Data Engineer - remote

Posted 3 years ago
Stack Overflow
Go’s Data Science team is looking for an exceptional Data Engineer to join our fully distributed team. Team Go was started with the simple premise that our real-world connections matter, that people matter. We’re building a very different kind of social app, one that helps people get together to create memorable experiences in real life. We believe in a world where social technology unites us and makes us happier. Our team is on a mission to fix social isolation and bring people together to do things they love with the people they love. As one of the first Data Engineers on the team, you will have an outsized impact on upstream and downstream processes. Your work will support all our data efforts, from democratizing self-service product analytics to enabling our machine learning technology. Our Data team is a deliverables-based organization. We believe that you will do your best work if you have the autonomy to define when and from where you work. We also believe that your performance should be judged by parameters that we agree on collaboratively. But this job will not be easy––we are looking for a candidate who likes to solve hard technical problems at scale. Key Responsibilities
  • Write clean, easy-to-read Python code, with plenty of comments for your peers and your future self.

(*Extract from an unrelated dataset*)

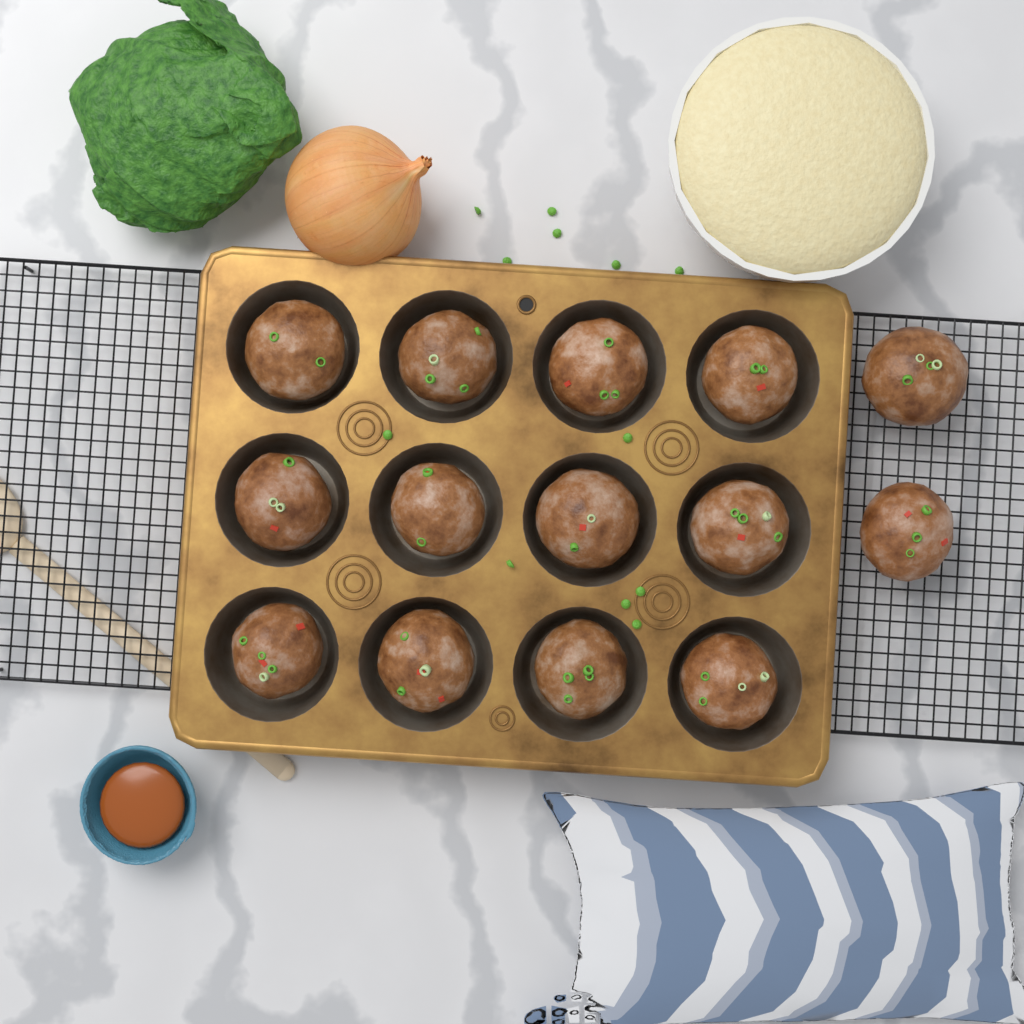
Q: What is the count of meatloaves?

  • Create and manage data pipelines between managed AWS data services (S3, Redshift) using AWS ETL tooling (Glue, Data Wrangler, Data Catalog).
  • Develop ETL and streaming data pipelines in Apache Spark.
  • Manage the integration of various services with Fivetran.
  • Develop and maintain standards for the administration and operation of data pipelines, including the scheduling, running, monitoring, logging, management of errors, recovery from failures, and validation of outputs.
  • Respond to both fires and planned changes to our source data. Effective planning is critical for this role.
  • Contribute to the project planning process by estimating tasks and deliverables.
Skills and Qualifications
  • You have 2-3 years of solid experience as a Data Engineer working on production systems in cloud environments.
  • You’re technically competent with Python, PySpark, and at least one SQL dialect.
  • You have a BS or higher in Computer Science, Mathematics, Statistics, Economics or another quantitative field.
  • You are a skilled written communicator. Our team is 100% remote and writing is our primary means of communication. You communicate complex technical topics clearly and in an approachable way.
  • You enjoy collaboration and knowledge sharing. You appreciate our team’s values of humility and you are eager to collaborate with teammates with any level of statistical or engineering knowledge.
  • You have experience documenting projects and processes with tools like Jira and Confluence.
  • You have experience creating and managing both relational and non-relational databases (Postgres, MongoDB, Cassandra, DynamoDB), as well as data lakes and data warehouses (AWS S3, Redshift).
  • You have DevOps experience and have an understanding of Infrastructure as Code with tools like Terraform.
  • You have an understanding of ETL/ELT processes and design. You’ve built and maintained data pipelines using tools such as AWS Glue and Fivetran.
  • You understand that perfect is the enemy of good, and you like to stay away from over-engineered solutions. You like to find simple solutions that work, iterating upon them as needed.